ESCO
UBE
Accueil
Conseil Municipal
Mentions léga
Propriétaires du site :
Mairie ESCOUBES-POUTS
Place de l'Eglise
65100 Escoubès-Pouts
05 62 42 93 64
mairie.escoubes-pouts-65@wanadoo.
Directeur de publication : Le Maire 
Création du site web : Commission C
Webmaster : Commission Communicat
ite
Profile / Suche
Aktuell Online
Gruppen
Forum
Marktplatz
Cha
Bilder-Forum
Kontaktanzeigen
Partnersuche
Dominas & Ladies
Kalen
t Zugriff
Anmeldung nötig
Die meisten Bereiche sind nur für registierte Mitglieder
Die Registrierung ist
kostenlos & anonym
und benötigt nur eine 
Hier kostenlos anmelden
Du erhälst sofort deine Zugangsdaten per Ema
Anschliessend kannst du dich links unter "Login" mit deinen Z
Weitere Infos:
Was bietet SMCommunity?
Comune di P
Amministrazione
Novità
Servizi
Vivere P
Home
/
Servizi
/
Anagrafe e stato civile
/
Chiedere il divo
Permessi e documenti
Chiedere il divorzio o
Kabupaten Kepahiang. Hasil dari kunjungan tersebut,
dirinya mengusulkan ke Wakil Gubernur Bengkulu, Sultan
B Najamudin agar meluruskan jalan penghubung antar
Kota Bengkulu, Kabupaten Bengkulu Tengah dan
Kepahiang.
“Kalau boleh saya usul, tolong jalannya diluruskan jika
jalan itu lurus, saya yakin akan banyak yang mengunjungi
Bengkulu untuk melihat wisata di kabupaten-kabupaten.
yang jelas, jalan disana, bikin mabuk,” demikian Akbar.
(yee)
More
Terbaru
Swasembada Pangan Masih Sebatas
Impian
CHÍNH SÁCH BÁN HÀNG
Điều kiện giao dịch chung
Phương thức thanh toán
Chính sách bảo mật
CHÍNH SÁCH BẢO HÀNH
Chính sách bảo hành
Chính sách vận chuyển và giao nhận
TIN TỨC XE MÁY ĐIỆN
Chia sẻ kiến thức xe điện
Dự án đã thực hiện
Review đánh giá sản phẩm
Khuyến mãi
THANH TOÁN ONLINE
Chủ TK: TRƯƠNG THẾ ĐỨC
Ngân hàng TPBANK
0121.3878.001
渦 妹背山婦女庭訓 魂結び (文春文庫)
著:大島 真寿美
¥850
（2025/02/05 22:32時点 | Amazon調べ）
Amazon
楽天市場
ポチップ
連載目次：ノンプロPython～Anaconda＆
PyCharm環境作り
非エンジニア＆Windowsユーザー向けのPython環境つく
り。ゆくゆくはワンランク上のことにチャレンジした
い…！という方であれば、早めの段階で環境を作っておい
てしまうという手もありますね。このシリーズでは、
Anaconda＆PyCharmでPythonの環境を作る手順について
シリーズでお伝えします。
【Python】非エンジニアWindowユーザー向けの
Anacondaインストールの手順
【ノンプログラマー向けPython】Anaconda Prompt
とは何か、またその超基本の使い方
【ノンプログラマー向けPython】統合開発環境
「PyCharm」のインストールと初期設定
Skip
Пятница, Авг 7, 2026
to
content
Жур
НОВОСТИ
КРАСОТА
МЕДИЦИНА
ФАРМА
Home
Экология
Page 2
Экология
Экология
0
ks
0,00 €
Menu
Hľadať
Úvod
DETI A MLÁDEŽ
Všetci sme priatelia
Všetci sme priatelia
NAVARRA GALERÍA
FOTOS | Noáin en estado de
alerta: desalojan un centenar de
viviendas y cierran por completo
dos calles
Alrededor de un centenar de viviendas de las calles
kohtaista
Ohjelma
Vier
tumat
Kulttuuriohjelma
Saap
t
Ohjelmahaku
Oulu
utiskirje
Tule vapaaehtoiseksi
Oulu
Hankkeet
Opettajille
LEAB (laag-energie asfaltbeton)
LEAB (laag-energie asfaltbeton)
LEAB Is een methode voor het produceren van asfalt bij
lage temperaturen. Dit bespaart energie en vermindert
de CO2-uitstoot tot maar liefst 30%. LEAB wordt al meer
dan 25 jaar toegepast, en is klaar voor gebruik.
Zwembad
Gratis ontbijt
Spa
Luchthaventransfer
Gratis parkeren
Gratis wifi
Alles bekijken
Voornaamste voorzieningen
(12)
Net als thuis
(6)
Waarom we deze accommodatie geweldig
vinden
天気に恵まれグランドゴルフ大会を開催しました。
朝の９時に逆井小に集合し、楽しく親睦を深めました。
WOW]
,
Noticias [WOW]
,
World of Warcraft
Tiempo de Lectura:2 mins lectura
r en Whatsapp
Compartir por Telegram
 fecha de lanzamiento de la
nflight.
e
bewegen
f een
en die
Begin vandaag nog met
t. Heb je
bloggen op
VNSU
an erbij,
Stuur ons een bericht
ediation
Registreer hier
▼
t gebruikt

------------------------------------------------------------------------

→ **YOUR GOAL**: Nothing in the data should be left out when you retype it exactly.

→ **RESPONSE TO THIS TASK**:
ESCO
UBE
Accueil
Conseil Municipal
Mentions léga
Propriétaires du site :
Mairie ESCOUBES-POUTS
Place de l'Eglise
65100 Escoubès-Pouts
05 62 42 93 64
mairie.escoubes-pouts-65@wanadoo.
Directeur de publication : Le Maire 
Création du site web : Commission C
Webmaster : Commission Communicat
ite
Profile / Suche
Aktuell Online
Gruppen
Forum
Marktplatz
Cha
Bilder-Forum
Kontaktanzeigen
Partnersuche
Dominas & Ladies
Kalen
t Zugriff
Anmeldung nötig
Die meisten Bereiche sind nur für registierte Mitglieder
Die Registrierung ist
kostenlos & anonym
und benötigt nur eine 
Hier kostenlos anmelden
Du erhälst sofort deine Zugangsdaten per Ema
Anschliessend kannst du dich links unter "Login" mit deinen Z
Weitere Infos:
Was bietet SMCommunity?
Comune di P
Amministrazione
Novità
Servizi
Vivere P
Home
/
Servizi
/
Anagrafe e stato civile
/
Chiedere il divo
Permessi e documenti
Chiedere il divorzio o
Kabupaten Kepahiang. Hasil dari kunjungan tersebut,
dirinya mengusulkan ke Wakil Gubernur Bengkulu, Sultan
B Najamudin agar meluruskan jalan penghubung antar
Kota Bengkulu, Kabupaten Bengkulu Tengah dan
Kepahiang.
“Kalau boleh saya usul, tolong jalannya diluruskan jika
jalan itu lurus, saya yakin akan banyak yang mengunjungi
Bengkulu untuk melihat wisata di kabupaten-kabupaten.
yang jelas, jalan disana, bikin mabuk,” demikian Akbar.
(yee)
More
Terbaru
Swasembada Pangan Masih Sebatas
Impian
CHÍNH SÁCH BÁN HÀNG
Điều kiện giao dịch chung
Phương thức thanh toán
Chính sách bảo mật
CHÍNH SÁCH BẢO HÀNH
Chính sách bảo hành
Chính sách vận chuyển và giao nhận
TIN TỨC XE MÁY ĐIỆN
Chia sẻ kiến thức xe điện
Dự án đã thực hiện
Review đánh giá sản phẩm
Khuyến mãi
THANH TOÁN ONLINE
Chủ TK: TRƯƠNG THẾ ĐỨC
Ngân hàng TPBANK
0121.3878.001
渦 妹背山婦女庭訓 魂結び (文春文庫)
著:大島 真寿美
¥850
（2025/02/05 22:32時点 | Amazon調べ）
Amazon
楽天市場
ポチップ
連載目次：ノンプロPython～Anaconda＆
PyCharm環境作り
非エンジニア＆Windowsユーザー向けのPython環境つく
り。ゆくゆくはワンランク上のことにチャレンジした
い…！という方であれば、早めの段階で環境を作っておい
てしまうという手もありますね。このシリーズでは、
Anaconda＆PyCharmでPythonの環境を作る手順について
シリーズでお伝えします。
【Python】非エンジニアWindowユーザー向けの
Anacondaインストールの手順
【ノンプログラマー向けPython】Anaconda Prompt
とは何か、またその超基本の使い方
【ノンプログラマー向けPython】統合開発環境
「PyCharm」のインストールと初期設定
Skip
Пятница, Авг 7, 2026
to
content
Жур
НОВОСТИ
КРАСОТА
МЕДИЦИНА
ФАРМА
Home
Экология
Page 2
Экология
Экология
0
ks
0,00 €
Menu
Hľadať
Úvod
DETI A MLÁDEŽ
Všetci sme priatelia
Všetci sme priatelia
NAVARRA GALERÍA
FOTOS | Noáin en estado de
alerta: desalojan un centenar de
viviendas y cierran por completo
dos calles
Alrededor de un centenar de viviendas de las calles
kohtaista
Ohjelma
Vier
tumat
Kulttuuriohjelma
Saap
t
Ohjelmahaku
Oulu
utiskirje
Tule vapaaehtoiseksi
Oulu
Hankkeet
Opettajille
LEAB (laag-energie asfaltbeton)
LEAB (laag-energie asfaltbeton)
LEAB Is een methode voor het produceren van asfalt bij
lage temperaturen. Dit bespaart energie en vermindert
de CO2-uitstoot tot maar liefst 30%. LEAB wordt al meer
dan 25 jaar toegepast, en is klaar voor gebruik.
Zwembad
Gratis ontbijt
Spa
Luchthaventransfer
Gratis parkeren
Gratis wifi
Alles bekijken
Voornaamste voorzieningen
(12)
Net als thuis
(6)
Waarom we deze accommodatie geweldig
vinden
天気に恵まれグランドゴルフ大会を開催しました。
朝の９時に逆井小に集合し、楽しく親睦を深めました。
WOW]
,
Noticias [WOW]
,
World of Warcraft
Tiempo de Lectura:2 mins lectura
r en Whatsapp
Compartir por Telegram
 fecha de lanzamiento de la
nflight.
e
bewegen
f een
en die
Begin vandaag nog met
t. Heb je
bloggen op
VNSU
an erbij,
Stuur ons een bericht
ediation
Registreer hier
▼
t gebruikt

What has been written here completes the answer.